The common sense assumptions that give rise to the basic probability rules.

The common sense assumptions that give rise to the basic probability rules.

Probability theory is nothing but common sense reduced to calculation.

Pierre-Simon Laplace, Théorie analytique des probabilités (1814)

Consider the following three ingredients:

  • \(A\): a logical proposition about the world,

  • \(B\): another logical proposition about the world, and

  • \(I\): all the information we know relevant to \(A\) and \(B\).

We do not impose any other restriction apart that \(A\) and \(B\) are not contradictions.

We need a bit of notation so that we write less math. We will use the following conventions:

  • \(\text{not}\;A \equiv \neg A\)

  • \(A\;\text{and}\;B \equiv A, B \equiv AB\)

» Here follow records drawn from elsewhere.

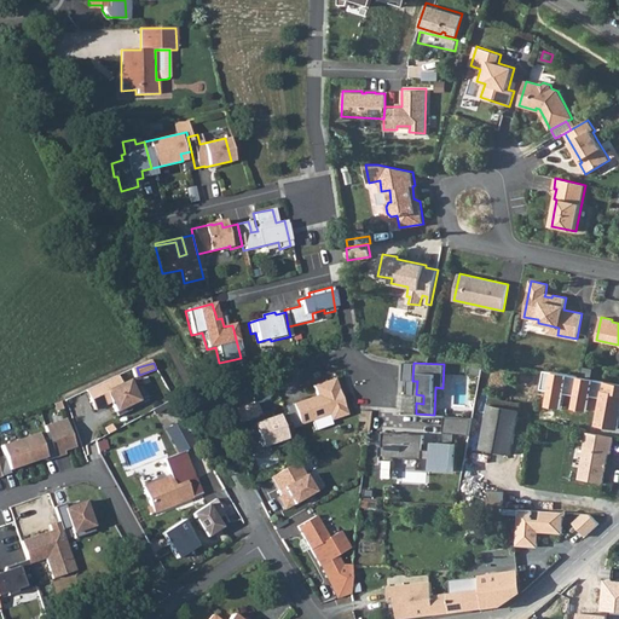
[(583,377),(545,370),(542,388),(551,389),(549,405),(562,408),(565,393),(579,395),(583,377)]
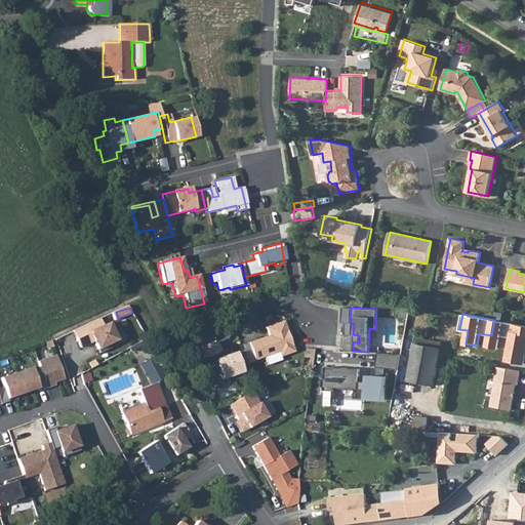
[(99,318),(73,331),(81,347),(94,340),(99,353),(111,348),(109,344),(117,339),(109,322),(103,325),(99,318)]
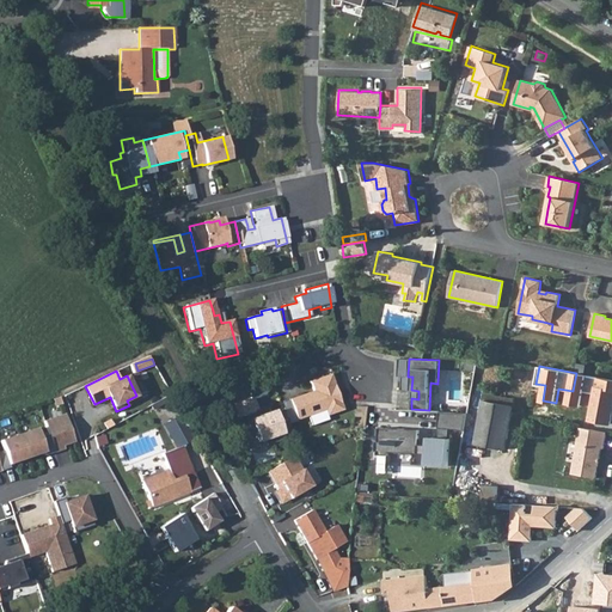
[(300,396),(289,399),(297,420),(324,410),(326,416),(343,410),(330,374),(310,381),(313,391),(313,393),(301,398),(300,396)]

  • \(A\;\text{or}\;B \equiv A+B\)

Now, let’s try to make a robot that can argue under uncertainty. It should be able to take logical propositions (such as \(A\) and \(B\) above) and argue about them using all the information it has. What sort of system should govern this robot? The following desiderata, see Ch. 2 of [Jaynes, 2003], seem reasonable:

  • Degrees of plausibility are represented by real numbers.

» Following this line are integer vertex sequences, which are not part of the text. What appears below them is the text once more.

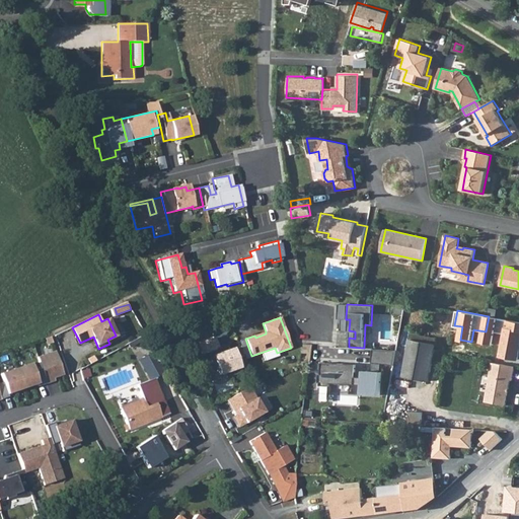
[(411,339),(436,344),(437,338),(419,335),(420,329),(413,328),(411,339)]
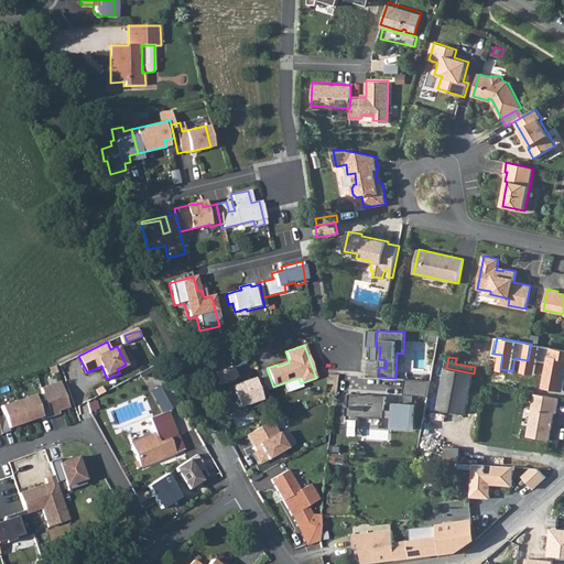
[(563,386),(563,358),(550,357),(544,387),(563,390),(563,386)]
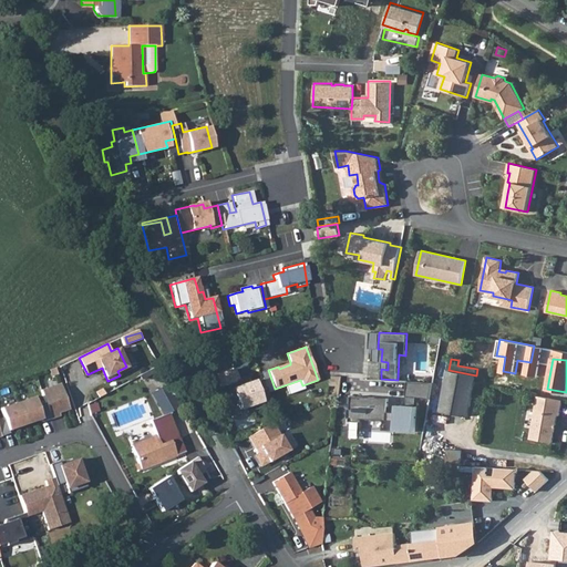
[(233,369),(215,374),(219,387),(225,384),(230,402),(236,400),(239,409),(247,406),(249,411),(263,406),(255,383),(249,384),(248,382),(246,375),(237,379),(233,369)]
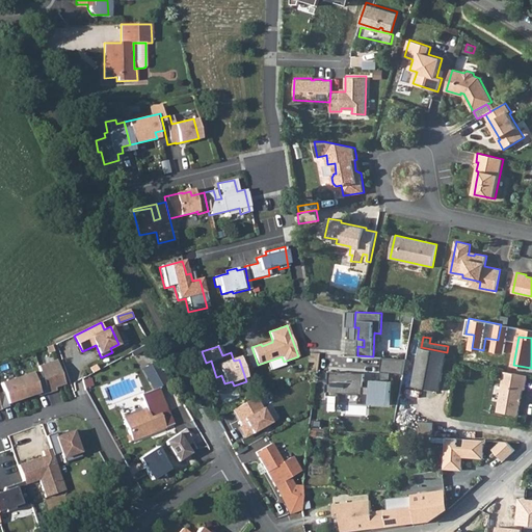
[(414,386),(440,391),(447,352),(421,347),(414,386)]
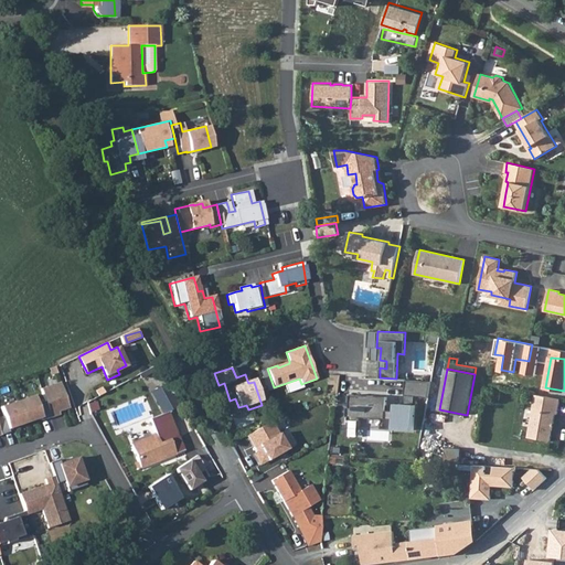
[(163,384),(156,371),(142,379),(161,415),(169,411),(177,406),(164,384),(163,384)]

  • The system should have a qualitative correspondence to common sense.

  • The system should be consistence in the sense that:

    • If a conclusion can be reached in two ways, each way must lead to the same result.

    • All evidence relevant to a question should be taken into account.

    • Equivalent states of knowledge must be represented by equivalent plausibility assignments.

Cox’s theorem, see [Van Horn, 2003], shows that:

The desiderata are enough to derive the mathematical foundations of probability theory.

The theory of probability assigns numbers to mathematical expressions like \(p(A|I)\), \(p(B|I)\), \(p(A|BI)\), etc.

Important

We read the expression \(p(A|BI)\) as:

  • the probability of A being true given that we know that B and I are true, or

  • the probability of A being true given that we know that B is true, or

  • the probability of A given B.

Note that the mathematical theory is not unique. The is some indeterminacy equivalent to picking probability units. Of course, we will follow the common assumption of using zero for impossibility and one for certainty.

Important

The probability \(p(A|BI)\) is a number between zero and one quantifying the degree of plausibility that A is true given B and I. Specifically:

  • \(p(A|B,I) = 1\) when we are certain that A is true if B is true (and I).

  • \(p(A|B,I) = 0\) when we are certain that A is false if B is true (and I).

  • \(0< p(A|B,I) < 1\) when we are uncertain about A if B is true (and I).

  • \(p(A|B,I) = \frac{1}{2}\) when we are completely ignorant about A if B is true (and I).